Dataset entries
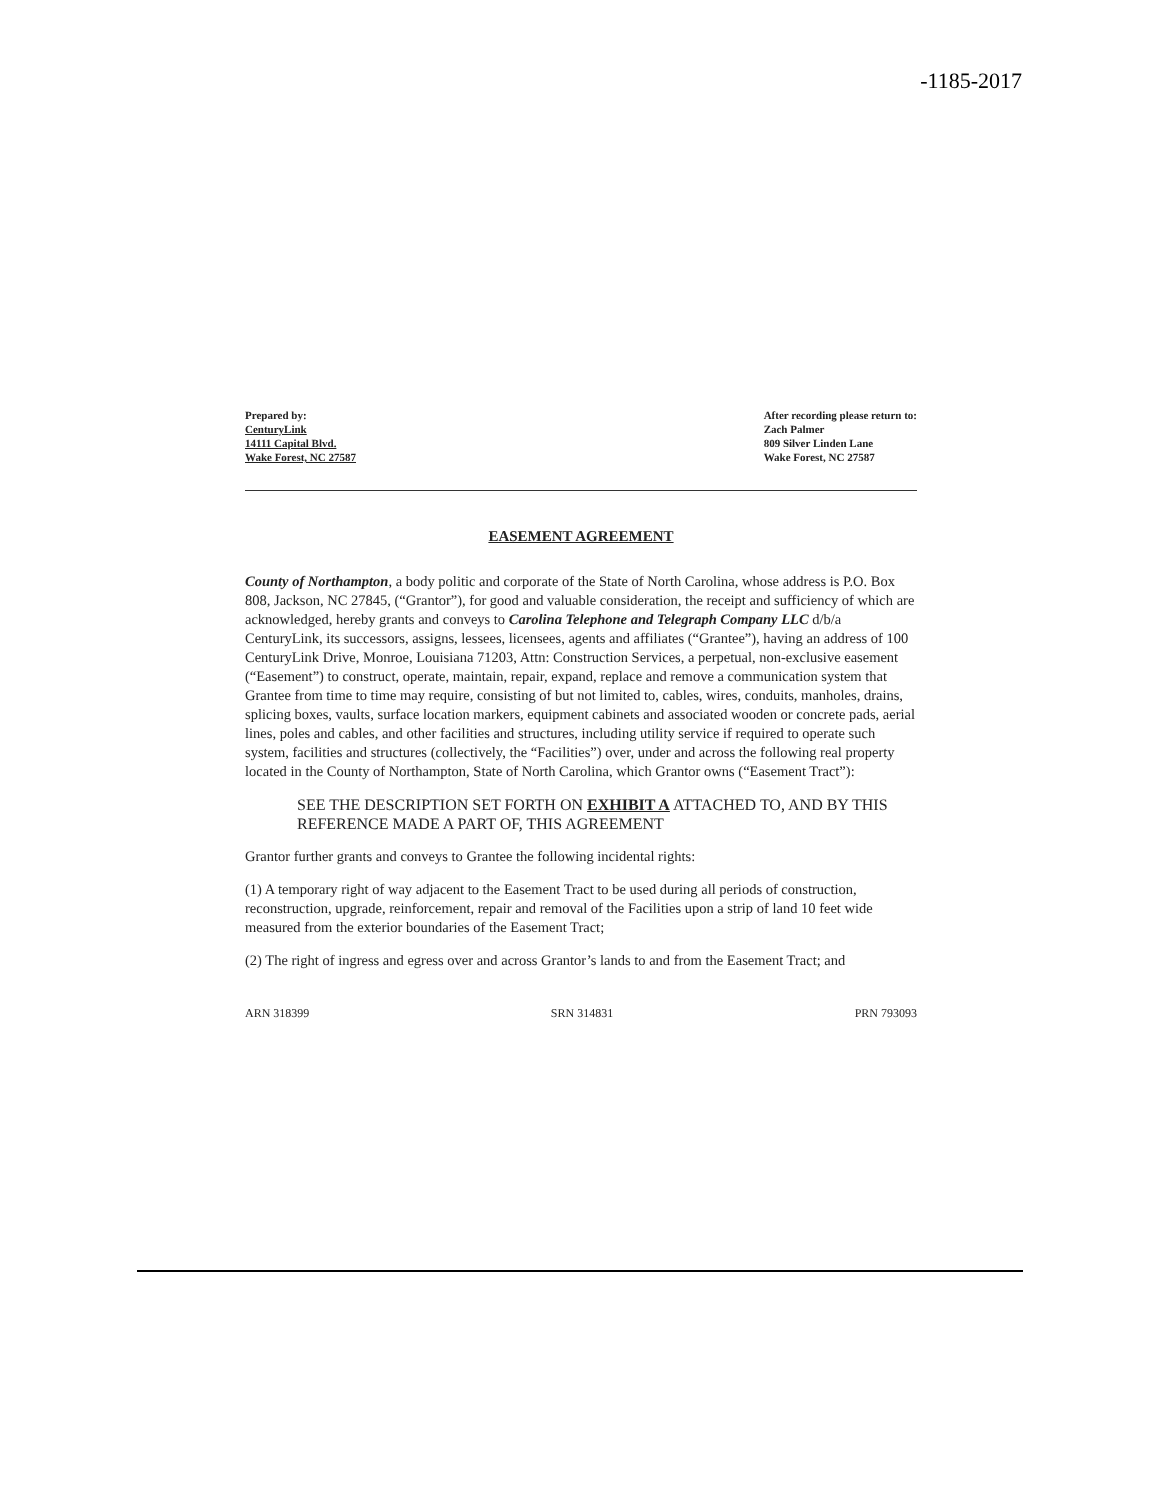-1185-2017
Prepared by:
CenturyLink
14111 Capital Blvd.
Wake Forest, NC 27587
After recording please return to:
Zach Palmer
809 Silver Linden Lane
Wake Forest, NC 27587
EASEMENT AGREEMENT
County of Northampton, a body politic and corporate of the State of North Carolina, whose address is P.O. Box 808, Jackson, NC 27845, (“Grantor”), for good and valuable consideration, the receipt and sufficiency of which are acknowledged, hereby grants and conveys to Carolina Telephone and Telegraph Company LLC d/b/a CenturyLink, its successors, assigns, lessees, licensees, agents and affiliates (“Grantee”), having an address of 100 CenturyLink Drive, Monroe, Louisiana 71203, Attn: Construction Services, a perpetual, non-exclusive easement (“Easement”) to construct, operate, maintain, repair, expand, replace and remove a communication system that Grantee from time to time may require, consisting of but not limited to, cables, wires, conduits, manholes, drains, splicing boxes, vaults, surface location markers, equipment cabinets and associated wooden or concrete pads, aerial lines, poles and cables, and other facilities and structures, including utility service if required to operate such system, facilities and structures (collectively, the “Facilities”) over, under and across the following real property located in the County of Northampton, State of North Carolina, which Grantor owns (“Easement Tract”):
SEE THE DESCRIPTION SET FORTH ON EXHIBIT A ATTACHED TO, AND BY THIS REFERENCE MADE A PART OF, THIS AGREEMENT
Grantor further grants and conveys to Grantee the following incidental rights:
(1) A temporary right of way adjacent to the Easement Tract to be used during all periods of construction, reconstruction, upgrade, reinforcement, repair and removal of the Facilities upon a strip of land 10 feet wide measured from the exterior boundaries of the Easement Tract;
(2) The right of ingress and egress over and across Grantor’s lands to and from the Easement Tract; and
ARN 318399 SRN 314831 PRN 793093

*WHAT IS BEING ASKED:* Would you write each entry out again exactly, omitting the images?

*ANSWER SPACE:*
-1185-2017
Prepared by:
CenturyLink
14111 Capital Blvd.
Wake Forest, NC 27587
After recording please return to:
Zach Palmer
809 Silver Linden Lane
Wake Forest, NC 27587
EASEMENT AGREEMENT
County of Northampton, a body politic and corporate of the State of North Carolina, whose address is P.O. Box 808, Jackson, NC 27845, (“Grantor”), for good and valuable consideration, the receipt and sufficiency of which are acknowledged, hereby grants and conveys to Carolina Telephone and Telegraph Company LLC d/b/a CenturyLink, its successors, assigns, lessees, licensees, agents and affiliates (“Grantee”), having an address of 100 CenturyLink Drive, Monroe, Louisiana 71203, Attn: Construction Services, a perpetual, non-exclusive easement (“Easement”) to construct, operate, maintain, repair, expand, replace and remove a communication system that Grantee from time to time may require, consisting of but not limited to, cables, wires, conduits, manholes, drains, splicing boxes, vaults, surface location markers, equipment cabinets and associated wooden or concrete pads, aerial lines, poles and cables, and other facilities and structures, including utility service if required to operate such system, facilities and structures (collectively, the “Facilities”) over, under and across the following real property located in the County of Northampton, State of North Carolina, which Grantor owns (“Easement Tract”):
SEE THE DESCRIPTION SET FORTH ON EXHIBIT A ATTACHED TO, AND BY THIS REFERENCE MADE A PART OF, THIS AGREEMENT
Grantor further grants and conveys to Grantee the following incidental rights:
(1) A temporary right of way adjacent to the Easement Tract to be used during all periods of construction, reconstruction, upgrade, reinforcement, repair and removal of the Facilities upon a strip of land 10 feet wide measured from the exterior boundaries of the Easement Tract;
(2) The right of ingress and egress over and across Grantor’s lands to and from the Easement Tract; and
ARN 318399 SRN 314831 PRN 793093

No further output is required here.